[[ Data for analysis, beginning ]]

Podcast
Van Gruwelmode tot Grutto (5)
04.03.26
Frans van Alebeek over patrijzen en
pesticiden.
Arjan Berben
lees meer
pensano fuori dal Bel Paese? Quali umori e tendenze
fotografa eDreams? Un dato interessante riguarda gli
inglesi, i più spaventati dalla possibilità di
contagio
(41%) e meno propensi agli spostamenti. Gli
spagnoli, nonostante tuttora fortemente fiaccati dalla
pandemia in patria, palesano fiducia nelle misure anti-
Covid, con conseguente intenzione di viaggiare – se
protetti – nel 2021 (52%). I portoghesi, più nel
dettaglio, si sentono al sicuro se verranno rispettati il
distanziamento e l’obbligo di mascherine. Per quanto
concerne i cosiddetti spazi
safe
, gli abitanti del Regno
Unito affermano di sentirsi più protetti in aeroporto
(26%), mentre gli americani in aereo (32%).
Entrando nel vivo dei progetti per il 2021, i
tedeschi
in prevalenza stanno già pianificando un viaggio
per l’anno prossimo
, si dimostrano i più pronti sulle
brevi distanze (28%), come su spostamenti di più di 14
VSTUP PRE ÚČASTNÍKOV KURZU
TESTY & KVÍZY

[[ Data for analysis, end ]]

Problem to solve - Write out a word-for-word copy of every entry above.

Solution -
Podcast
Van Gruwelmode tot Grutto (5)
04.03.26
Frans van Alebeek over patrijzen en
pesticiden.
Arjan Berben
lees meer
pensano fuori dal Bel Paese? Quali umori e tendenze
fotografa eDreams? Un dato interessante riguarda gli
inglesi, i più spaventati dalla possibilità di
contagio
(41%) e meno propensi agli spostamenti. Gli
spagnoli, nonostante tuttora fortemente fiaccati dalla
pandemia in patria, palesano fiducia nelle misure anti-
Covid, con conseguente intenzione di viaggiare – se
protetti – nel 2021 (52%). I portoghesi, più nel
dettaglio, si sentono al sicuro se verranno rispettati il
distanziamento e l’obbligo di mascherine. Per quanto
concerne i cosiddetti spazi
safe
, gli abitanti del Regno
Unito affermano di sentirsi più protetti in aeroporto
(26%), mentre gli americani in aereo (32%).
Entrando nel vivo dei progetti per il 2021, i
tedeschi
in prevalenza stanno già pianificando un viaggio
per l’anno prossimo
, si dimostrano i più pronti sulle
brevi distanze (28%), come su spostamenti di più di 14
VSTUP PRE ÚČASTNÍKOV KURZU
TESTY & KVÍZY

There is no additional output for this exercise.